Выздоровление графа Арнима позволило мне уехать из Вены и побудило короля воздержаться пока от своего намерения назначить меня преемником Арнима. Но если бы граф и не выздоровел, я неохотно занял бы его место, ибо уже тогда у меня было такое чувство, что мой образ действий во Франкфурте превратил меня в persona ingrata [лицо неприемлемое] в Вене. Я опасался, что со мной будут продолжать обходиться там, как с элементом враждебным, будут затруднять мне мою службу и постараются уронить меня во мнении берлинского двора, а достигнуть этого путем переписки между дворами было бы еще легче, если бы я остался в Вене, нежели [при моем возвращении] во Франкфурт.
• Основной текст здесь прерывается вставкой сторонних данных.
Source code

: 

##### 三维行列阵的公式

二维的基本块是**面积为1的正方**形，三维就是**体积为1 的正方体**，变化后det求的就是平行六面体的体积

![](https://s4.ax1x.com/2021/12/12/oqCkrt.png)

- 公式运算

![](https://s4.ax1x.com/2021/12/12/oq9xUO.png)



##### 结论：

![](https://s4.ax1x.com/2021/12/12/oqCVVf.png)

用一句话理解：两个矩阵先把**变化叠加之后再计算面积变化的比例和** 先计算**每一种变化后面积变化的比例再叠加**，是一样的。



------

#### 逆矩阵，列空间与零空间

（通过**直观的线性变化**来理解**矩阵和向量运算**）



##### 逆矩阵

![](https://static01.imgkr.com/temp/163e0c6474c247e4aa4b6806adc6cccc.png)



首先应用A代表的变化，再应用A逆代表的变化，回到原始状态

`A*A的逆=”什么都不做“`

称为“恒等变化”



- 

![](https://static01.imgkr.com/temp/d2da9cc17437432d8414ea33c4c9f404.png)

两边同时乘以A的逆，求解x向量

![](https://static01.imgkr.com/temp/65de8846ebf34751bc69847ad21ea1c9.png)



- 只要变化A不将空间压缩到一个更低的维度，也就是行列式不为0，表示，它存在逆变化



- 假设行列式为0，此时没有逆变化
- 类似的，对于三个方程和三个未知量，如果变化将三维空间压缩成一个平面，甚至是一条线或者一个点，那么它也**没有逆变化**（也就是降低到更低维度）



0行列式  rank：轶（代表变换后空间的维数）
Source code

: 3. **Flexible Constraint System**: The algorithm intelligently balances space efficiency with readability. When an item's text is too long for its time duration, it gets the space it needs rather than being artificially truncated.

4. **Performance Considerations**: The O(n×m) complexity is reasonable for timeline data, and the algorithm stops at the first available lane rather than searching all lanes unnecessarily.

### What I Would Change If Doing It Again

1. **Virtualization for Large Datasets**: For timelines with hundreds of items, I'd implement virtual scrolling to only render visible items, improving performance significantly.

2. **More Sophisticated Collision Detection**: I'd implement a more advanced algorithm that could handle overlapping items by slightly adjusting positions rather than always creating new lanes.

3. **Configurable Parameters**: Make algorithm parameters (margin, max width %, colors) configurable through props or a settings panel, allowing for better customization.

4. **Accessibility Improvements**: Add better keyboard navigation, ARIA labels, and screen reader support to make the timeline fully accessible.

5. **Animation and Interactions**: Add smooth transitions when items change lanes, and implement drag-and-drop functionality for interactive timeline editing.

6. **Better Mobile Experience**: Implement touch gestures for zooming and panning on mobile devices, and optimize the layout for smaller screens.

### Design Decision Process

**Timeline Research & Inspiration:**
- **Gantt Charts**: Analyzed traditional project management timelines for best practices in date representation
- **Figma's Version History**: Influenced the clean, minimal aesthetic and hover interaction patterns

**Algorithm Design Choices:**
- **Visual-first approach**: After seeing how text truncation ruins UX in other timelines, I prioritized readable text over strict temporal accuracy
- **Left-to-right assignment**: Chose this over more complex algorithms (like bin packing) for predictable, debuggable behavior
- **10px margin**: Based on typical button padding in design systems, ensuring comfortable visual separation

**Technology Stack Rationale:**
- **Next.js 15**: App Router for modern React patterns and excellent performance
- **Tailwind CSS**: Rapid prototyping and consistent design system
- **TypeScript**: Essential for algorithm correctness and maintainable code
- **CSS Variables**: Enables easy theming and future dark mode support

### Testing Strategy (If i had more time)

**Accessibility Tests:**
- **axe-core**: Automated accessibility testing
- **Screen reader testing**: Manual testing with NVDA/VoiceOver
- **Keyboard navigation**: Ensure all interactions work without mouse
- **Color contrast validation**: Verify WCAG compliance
Мне припоминаются беседы о Вене, которые я впоследствии имел с глазу на глаз с королем во время продолжительных поездок по железной дороге. Я занимал тогда такую позицию: "Если ваше величество прикажете, я поеду туда, но – не по доброй воле; я уже навлек на себя недоброжелательство австрийского двора во Франкфурте, на службе у вашего величества, и если бы я получил назначение посланником в Вену, то у меня было бы такое чувство, что я выдан моим врагам. Каждое правительство с легкостью может повредить каждому аккредитованному при нем посланнику и пошатнуть его положение, прибегая к тем средствам, какие пускает в ход австрийская политика в Германии". Король обычно отвечал: "Приказывать я не хочу, вы должны отправиться туда добровольно и даже просить меня о том; ведь это высокая школа для вашего совершенствования в качестве дипломата, и вам следовало бы благодарить меня за то, что я беру заботу об этом на себя, зная, что вы того стоите".